Exercise set:
(1) In the Mazatlan travel journal below, why did the writer ask for a different hotel room?
(2) Carry on the Mazatlan travel journal from the point where it stops.

Extract:
──────

I had a headache most of the way, and felt weak and tired, but by the end of that last movie I was feeling decent and was wondering if I should just stay with the bus and go on to tijuana... but I had a tentative plan, and no huge reason to change it, and nothing super wonderful to do in san diego. At this point I was contemplating becoming a civilization lackey, and going back to monterey, and actually paying money for a place, maybe someday owning a condo there... and maybe even get some job where I could make lots of money. Mexico sure makes it pretty clear you're either one of the well off or somewhere below... Well, I don't know. From my email inbox, I see the people doing alternative things are continuing apace... bush is going down, FTAA protest in Miami, ecovillage in croatia, and jan lundberg writing about the evilness of the very mediocrity I was contemplating... Who knows. Maybe I'd like being a lawyer. I'd be paying taxes to an evil gov't though in that case.

But all I want is a quiet, non-dusty, non-car-infested place to rest. And I'm no longer so sure I can get by just living out side.

Alright, so I got into Mazatlan, and there was a hotel economico right near the bus station! and economico it was, only $80/night ( I think.. I told them I wanted another night and the first thing the guy said was $110 or something like that before he saw my receipt from the night before). In Tepic I was told the Ferry only leaves on weekdays at 1p.m.... But I have yet to verify this. I've also thought of trying to take the train.

The first room didn't have any windows I could open, but I asked for another that did. It was much better. There was a big cockaroach, but... maybe that is a good sign.

I went to look for something to eat besides granola and yoghurt to help me get better. At a restaurant in the busstation I had meat burritos, rice, beans, and a bit of vegetables and fruit. $45

And I went to sleep.

Plus a few pesos for bathrooms in bustations: $4

I was in bed around midnight mountain time.

2003-11-09 domingo

  • Day: 59
  • Expenses to date: $513 dollars, $3140 pesos
  • Expenses this day: $175
  • Income to date: $20 dollars, $400 pesos

I stayed in bed quite a while, and maybe by about 9 or 10, and after eating the rest of my yoghurt and some granola, and deciding to throw the rest of the granola away. I thought about how no one feeds sugar to animals, but here is granola with honey and glucose added... I walked out and asked for another night: $80... I hope that's all. I did ask for a receta, but he just made a note in his book.

Then I decided to walk around, and maybe find that ferry so I could leave the next day.

Eventually I found a streetside taco place and had 4 fish tacos. $18. Later on I bought some fruit: $10.50. The guy at the taco place told me how to take the bus to the ferry. But I felt like walking.

Following the signs to the centro, I found an internet cafe, and here I am now at 1430. $30 on internet so far. And still not digesting things quite right, $3 on el baño.

──────

Records shown:
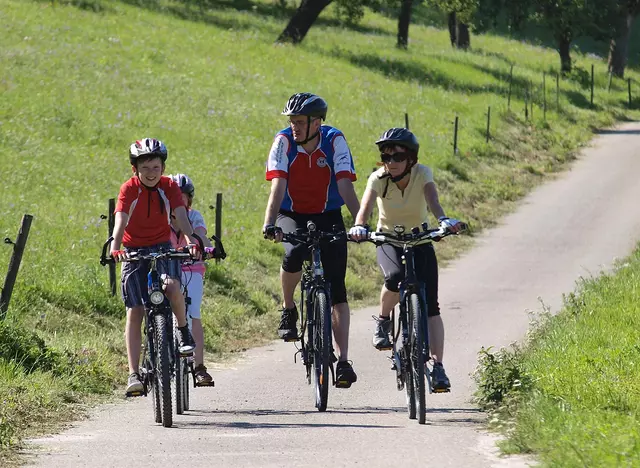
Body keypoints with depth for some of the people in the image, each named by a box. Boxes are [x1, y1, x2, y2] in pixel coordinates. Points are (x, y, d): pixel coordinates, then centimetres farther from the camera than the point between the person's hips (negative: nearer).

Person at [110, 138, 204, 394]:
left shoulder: (169, 187, -9)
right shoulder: (129, 189, -15)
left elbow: (180, 216, -21)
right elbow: (120, 220, -28)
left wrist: (193, 240, -40)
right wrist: (115, 248, -46)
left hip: (162, 248, 0)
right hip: (134, 250, 0)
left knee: (172, 286, -32)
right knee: (135, 313, -5)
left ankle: (183, 331, -5)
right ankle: (134, 374, -3)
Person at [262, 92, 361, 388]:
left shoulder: (334, 141, -17)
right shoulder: (284, 141, -16)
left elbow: (346, 186, -24)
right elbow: (278, 185, -25)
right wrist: (269, 223, -40)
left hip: (328, 218, 0)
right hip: (292, 216, 0)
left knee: (336, 290, -9)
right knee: (294, 254, -33)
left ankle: (343, 362, -11)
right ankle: (288, 309, -4)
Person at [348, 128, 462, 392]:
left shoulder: (422, 173, -18)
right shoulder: (378, 178, -18)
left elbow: (432, 199, -36)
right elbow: (366, 205, -35)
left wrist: (443, 220, -57)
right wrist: (359, 227, -57)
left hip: (419, 242, 1)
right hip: (388, 241, -1)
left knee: (430, 305, -14)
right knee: (396, 277, -35)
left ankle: (438, 366, -14)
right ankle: (383, 321, -7)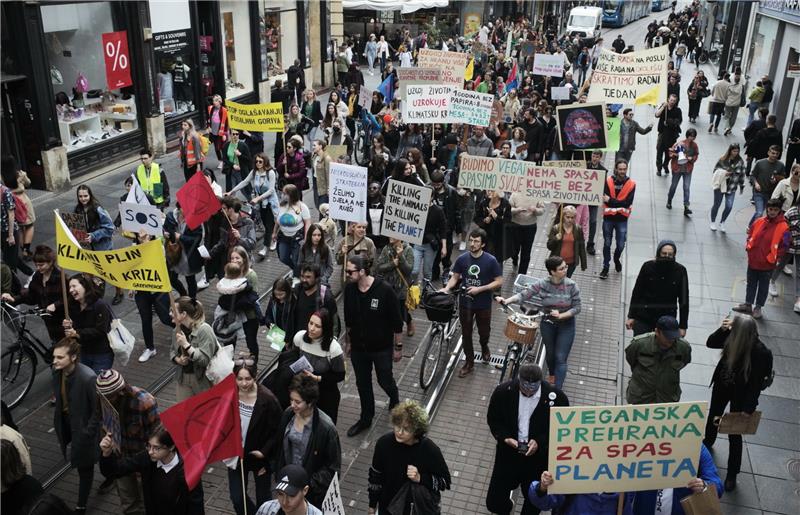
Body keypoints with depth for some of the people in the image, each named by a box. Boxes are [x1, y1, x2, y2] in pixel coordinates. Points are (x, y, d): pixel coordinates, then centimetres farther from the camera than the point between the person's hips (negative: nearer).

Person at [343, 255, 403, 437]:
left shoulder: (384, 290, -23)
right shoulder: (349, 289, -9)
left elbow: (397, 321, -14)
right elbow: (348, 319, 6)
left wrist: (398, 346, -8)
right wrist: (348, 341, 14)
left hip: (381, 348, -4)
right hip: (358, 347, 4)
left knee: (385, 381, 13)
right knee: (362, 384, 16)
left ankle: (394, 398, 48)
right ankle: (365, 419, 35)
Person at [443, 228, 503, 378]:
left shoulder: (490, 261, -14)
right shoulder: (462, 259, -7)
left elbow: (499, 282, -11)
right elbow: (455, 277, 2)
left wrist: (479, 289, -20)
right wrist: (446, 288, -17)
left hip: (483, 305, -1)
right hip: (465, 303, 2)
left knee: (484, 332, 16)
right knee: (466, 334, 10)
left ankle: (484, 347, 50)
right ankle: (469, 362, 26)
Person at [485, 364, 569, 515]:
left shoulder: (556, 396, -19)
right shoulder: (503, 391, -15)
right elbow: (493, 419, 0)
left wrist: (540, 442, -19)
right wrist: (505, 437, -17)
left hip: (539, 458, -1)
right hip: (508, 454, 1)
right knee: (494, 502, 11)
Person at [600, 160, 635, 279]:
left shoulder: (631, 184, -5)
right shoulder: (608, 182, -6)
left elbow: (628, 203, -14)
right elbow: (606, 200, -14)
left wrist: (611, 201, -19)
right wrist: (620, 203, -22)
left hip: (622, 219, 0)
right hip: (608, 217, 0)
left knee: (621, 245, 6)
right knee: (607, 244, 9)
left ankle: (616, 259, 39)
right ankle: (605, 267, 24)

──────

Results in order:
(1) The writer asked for a different room because none of the windows in the first one could be opened. The second room had windows that did, and the writer found it much better.

(2)
Heathwise I'm feeling better (although walking around, I do feel somewhat like an old man), but do not want to get on that bike. I think a two-week break is called for. I think I might sell the thing... And imagined living in the forests around monterey without a bicycle, making bits of money from temp work (I would have a cell phone).

That's about it. I like Mazatlan so far. It has a better name than Puerto Vallarta, and not so many white people, (maybe). I haven't found a car-infested strip like in PV yet, but I haven't been to the main hotel block I think. As the sun gets lower in the sky I will probably explore more.

So long. And $10 for a .5 gallon of water.

It's been a long time, but time to write about the last week and to wrap this up. I spent about $26 more on internet, and left. I walked out of there and since they were closing the manager/owner pointed me to other internet cafes around the corner. I was amazed at how many and how large they were, but I'd done all I wanted to.

I wandered to a square (the square). I saw some cyclists. Karen and Daniel, from Cuidad Juarez. They had just arrived on the ferry from La Paz. You can reach them at Cruzada Ciclista por un Mundo Mejor (cyclistcrusaders at yahoo dot com). They are zealous, but they are not necessarily rabid econazis... They have the mellowness of anyone who has cycled or walked for long distances. Though Karen did admonish a mexican woman for hitting a kid... or at least that's what I gathered though a glance at the kid and the woman caught both smiling, perhaps bemused at Karen? Karen is white and speaks spanish like a gringo, while Daniel is Mexican. Karen is tall, and a little thin, but clearly has enough muscle to cycle. Most amazing about their story to me is that they've crossed the desert from El Paso to San Diego twice, and cycled up california from the south. I'm not really saying it here, but it seemed to me they'd done several long-distance cycling trips more than once, while I find it hard to contemplate ever cycling one of the long trips I did a second time.

They had been at the L.A. Ecovillage for a week and also at a hostel in hollywood for two days while fundraising for their trip. Their trip down baja took 38 days, as they had stopped along the way with people they had met. They had not stayed in a hotel since the Hollywood Hostel.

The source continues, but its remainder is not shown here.